* _CONSEGNA 1_
Nel testo sulle criptovalute, quante criptovalute hanno candidato gli ordini esecutivi della Casa Bianca a un ruolo di riserva monetaria internazionale?
* _CONSEGNA 2_
Cita dal testo sulle criptovalute tutto ciò che va da "Bitcoin come riserva" giù fino a "e all’Unione europea.".
+++ TESTO DA LEGGERE
Le criptovalute e la sfida alla stabilità del sistema monetario globale


Il secondo asse dell’intervento di Savona ha riguardato l’universo delle criptovalute, in continua espansione e sempre più centrale nel dibattito internazionale. A giudizio del presidente della Consob, l’approccio adottato finora, in particolare dagli Stati Uniti, rischia di destabilizzare il sistema monetario globale. «L'orientamento statunitense è solo l'ultimo atto di una legittimazione delle crypto avvenuta nel tempo in vario modo, dal considerarle cespiti tassabili all’autorizzarne la negoziazione tramite prestazioni di servizi di trading riconosciuti o regolandone aspetti specifici, tutte scelte prive di una visione complessiva del problema interno e internazionale da affrontare», ha spiegato.

La conseguenza, secondo Savona, è uno scenario sempre più frammentato e instabile, aggravato dai recenti annunci di politica commerciale dell’amministrazione americana: «Questo riconoscimento crea uno sconvolgimento del sistema monetario internazionale che, con gli aumenti tariffari annunciati dagli Stati Uniti, altera anche il funzionamento del mercato dei cambi, preludio al ritorno di una loro sistematica manipolazione da parte degli Stati», ha denunciato, sottolineando come tali dinamiche siano incompatibili con un’economia fondata sulla libera concorrenza.

Bitcoin come riserva e dollaro digitale vietato: l’ordine esecutivo che preoccupa l’Europa


Il passaggio più denso e preoccupato del discorso ha riguardato direttamente l’amministrazione Trump. Savona ha citato gli ordini esecutivi del 23 gennaio e del 6 marzo 2025 con cui la Casa Bianca ha vietato la creazione del dollaro digitale e, al contempo, candidato cinque criptovalute – tra cui Bitcoin – a svolgere un ruolo di riserva monetaria internazionale. «Queste scelte pongono gli Stati Uniti al centro operativo mondiale degli strumenti virtuali», ha affermato, evidenziando il potenziale squilibrio globale che ne potrebbe derivare. Il rischio, ha ammonito, è quello di assistere alla nascita di un sistema monetario de-territorializzato e politicamente sbilanciato, in grado di sottrarre controllo agli Stati e all’Unione europea.

Un monito alle istituzioni: no alla delega ai privati, sì alla cooperazione tra Stati


Savona ha infine lanciato un monito alle istituzioni europee e internazionali: «Il governo della vicenda delle criptovalute non può essere affidato alla cura degli interessi privati organizzati o regolandone i relativi servizi con decisioni insufficienti», ha affermato con fermezza. A suo avviso, la natura stessa dell’infosfera in cui nascono e circolano le criptovalute impone un approccio radicalmente diverso. Serve, ha detto, «una cosciente cooperazione tra Stati», capace di governare processi che sfuggono ai tradizionali strumenti di controllo fondati sulla territorialità. Tuttavia, le prospettive di una tale azione congiunta sembrano allontanarsi, proprio a causa delle scelte unilaterali americane.

Ultimo discorso da presidente: il lascito di una visione geopolitica della finanza

Nel suo ultimo intervento pubblico alla guida della Consob, Paolo Savona ha proposto una visione ampia e geopolitica della finanza, nella quale le scelte normative non possono più essere disgiunte dagli equilibri di potere internazionale. Ha richiamato l’Europa alla necessità di difendere il proprio spazio regolatorio, ha sollecitato l’Italia a non rinunciare a un coordinamento coerente tra norme nazionali e trattati UE, e ha indicato nella cooperazione internazionale l’unica via per affrontare una trasformazione sistemica come quella delle criptovalute. Il suo discorso, destinato a lasciare il segno, chiude un ciclo ma apre una riflessione che riguarda da vicino il futuro della governance economica e finanziaria europea.
++++++
+++ DATI FORNITI
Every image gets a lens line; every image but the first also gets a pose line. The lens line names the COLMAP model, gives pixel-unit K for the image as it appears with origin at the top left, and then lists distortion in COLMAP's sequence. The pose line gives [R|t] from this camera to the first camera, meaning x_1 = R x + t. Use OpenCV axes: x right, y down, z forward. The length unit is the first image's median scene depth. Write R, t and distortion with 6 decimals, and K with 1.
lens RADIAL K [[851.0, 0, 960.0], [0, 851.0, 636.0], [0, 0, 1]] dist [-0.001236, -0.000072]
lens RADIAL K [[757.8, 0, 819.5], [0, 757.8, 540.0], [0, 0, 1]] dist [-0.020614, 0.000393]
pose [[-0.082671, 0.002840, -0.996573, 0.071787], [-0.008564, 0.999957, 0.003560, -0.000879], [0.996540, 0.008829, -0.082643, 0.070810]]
++++++
* _RISPOSTA 1_
Cinque, tra cui Bitcoin.

* _RISPOSTA 2_
Bitcoin come riserva e dollaro digitale vietato: l’ordine esecutivo che preoccupa l’Europa


Il passaggio più denso e preoccupato del discorso ha riguardato direttamente l’amministrazione Trump. Savona ha citato gli ordini esecutivi del 23 gennaio e del 6 marzo 2025 con cui la Casa Bianca ha vietato la creazione del dollaro digitale e, al contempo, candidato cinque criptovalute – tra cui Bitcoin – a svolgere un ruolo di riserva monetaria internazionale. «Queste scelte pongono gli Stati Uniti al centro operativo mondiale degli strumenti virtuali», ha affermato, evidenziando il potenziale squilibrio globale che ne potrebbe derivare. Il rischio, ha ammonito, è quello di assistere alla nascita di un sistema monetario de-territorializzato e politicamente sbilanciato, in grado di sottrarre controllo agli Stati e all’Unione europea.